TASK A: From the Rasa Vineyards interview, translate this sentence into Spanish: "The name Rasa means essence in Sanskrit and it is the terroir aspect of the winemaking that we are in love with."

This Walla Walla wine story begins with two wine collectors and oenophiles, Pinto and Billo Naravane. These guys decided to quit their jobs in the computer industry and move to Walla Walla, where they started Rasa Vineyards in 2007. What they’ve created is some exceptional, terroir driven wines. The new releases from Rasa are some of the most compelling red wine new releases from Washington that I've had this year. The 2012 Rasa 'Creative Impulse' in particular is one that shines and is made from DuBrul vineyard fruit, possibly the most famous vineyard in the state.
Billo Naravane serves as head winemaker and is one exceptional man, having a bachelor’s degree from MIT and a master’s degree from Stanford. His wine education is the one of the best out there as well, completing the wine program from UC Davis. It’s no wonder that this incredibly smart man makes some great wine. I found Billo to be incredibly friendly, knowledgeable and approachable while I visited Rasa. It was a great pleasure spending time with him and talking wine. Here is my interview with Billo, followed by my reviews of his wines #rasa #rasavineyards
WWB: Can you talk about the style of your wines?
BN: The style of our wines lean towards France. While we cannot make French wines here in Washington, we can tilt our winemaking towards France. There is nothing wrong with Napa or Australia but we prefer the wines of France like Bordeaux and Rhone. The name Rasa means essence in Sanskrit and it is the terroir aspect of the winemaking that we are in love with. We strongly believe that the vineyard’s character should speak as well as the vintage character. If I were to pour you a vertical of our wines and describe the vintage growing conditions, I bet that you could easily identify which wine corresponded to which vintage.
WWB: How I got turned onto Rasa was in a blind tasting where I blind tasted the 2007 Rasa QED 95 points. It was one of my highest scoring Rhone style Washington wines I’ve ever reviewed. Can you talk about the wine?
BN: 2007 was a warm year and very much like 2009 except we got a little bit of a cold front coming in September and October and we got more hang time and it is one of my favorite vintages. It was in the middle of the spectrum between the cold vintages and the warm vintage. We got a beautiful range of complexity of flavors. And then we made a complete wine just from the get go. That was one of my favorite vintages. The 2007s are aging beautifully and are just entering their early phase of maturity.
WWB: I have noticed that you are able to create a beautiful texture with both Rhone and Bordeaux varietals. Can you talk about how you are able to create that lovely mouthfeel that is distinctively Rasa?
BN: As a winemaker it is difficult to have to make a wine that tastes great young and has the capacity to age and improve. We are careful to watch the mouthfeel of the wine, particularly the phenolics. The tannins come into solutions differently and you can exploit that aspect of temperature and timing of punch downs and that will influence what kind of tannins come into solution. Also with the press there is some point where the phenolics turn bitter and aggressive. You have to train yourself for that. You have to look past that sugar and hone in on the phenolic characters. That is a skill that you can only learn at the press. You can read about it all you want but you can only really learn that skill at the press.

PROVIDED DATA:
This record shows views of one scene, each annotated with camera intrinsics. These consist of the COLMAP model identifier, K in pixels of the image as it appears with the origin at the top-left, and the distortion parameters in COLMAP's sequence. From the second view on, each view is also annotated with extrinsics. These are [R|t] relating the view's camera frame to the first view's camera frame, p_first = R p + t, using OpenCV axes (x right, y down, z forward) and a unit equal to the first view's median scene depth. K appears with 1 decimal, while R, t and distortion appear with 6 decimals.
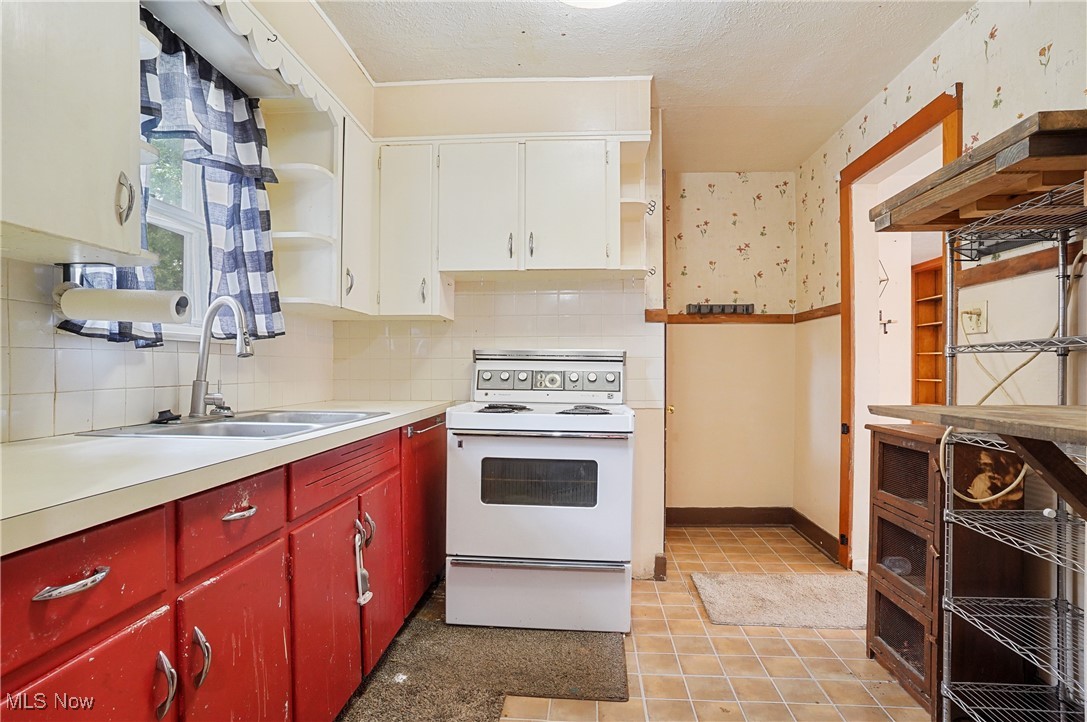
lens RADIAL K [[570.8, 0, 545.2], [0, 570.8, 364.3], [0, 0, 1]] dist [-0.080554, 0.043280]
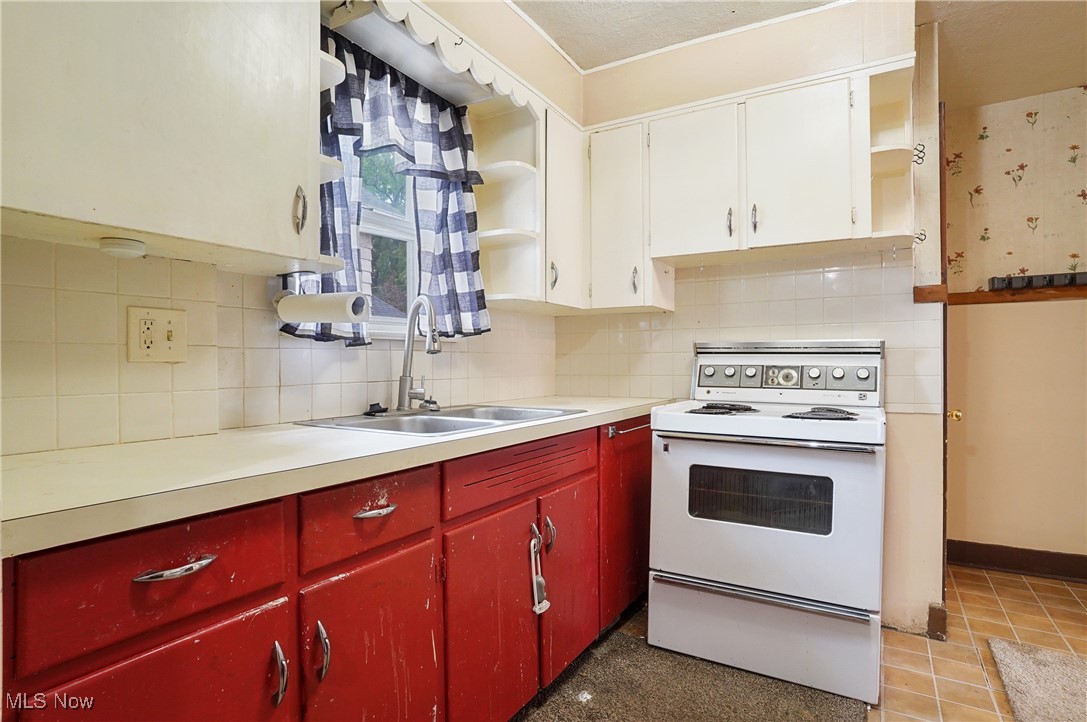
lens RADIAL K [[564.5, 0, 543.5], [0, 564.5, 361.0], [0, 0, 1]] dist [-0.079518, 0.041402]
pose [[0.890130, -0.006830, -0.455656, 0.087891], [0.008308, 0.999965, 0.001240, 0.000770], [0.455631, -0.004890, 0.890155, 0.131238]]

TASK B: Edit the rows of Block 1 by replacing "distortion parameters" with "distortion coefficients" and changing nothing else. Leave the pictures out.

TASK ANSWER A: El nombre Rasa significa esencia en sánscrito, y es el aspecto del terruño en la elaboración del vino lo que nos enamora.

TASK ANSWER B:
This record shows views of one scene, each annotated with camera intrinsics. These consist of the COLMAP model identifier, K in pixels of the image as it appears with the origin at the top-left, and the distortion coefficients in COLMAP's sequence. From the second view on, each view is also annotated with extrinsics. These are [R|t] relating the view's camera frame to the first view's camera frame, p_first = R p + t, using OpenCV axes (x right, y down, z forward) and a unit equal to the first view's median scene depth. K appears with 1 decimal, while R, t and distortion appear with 6 decimals.
lens RADIAL K [[570.8, 0, 545.2], [0, 570.8, 364.3], [0, 0, 1]] dist [-0.080554, 0.043280]
lens RADIAL K [[564.5, 0, 543.5], [0, 564.5, 361.0], [0, 0, 1]] dist [-0.079518, 0.041402]
pose [[0.890130, -0.006830, -0.455656, 0.087891], [0.008308, 0.999965, 0.001240, 0.000770], [0.455631, -0.004890, 0.890155, 0.131238]]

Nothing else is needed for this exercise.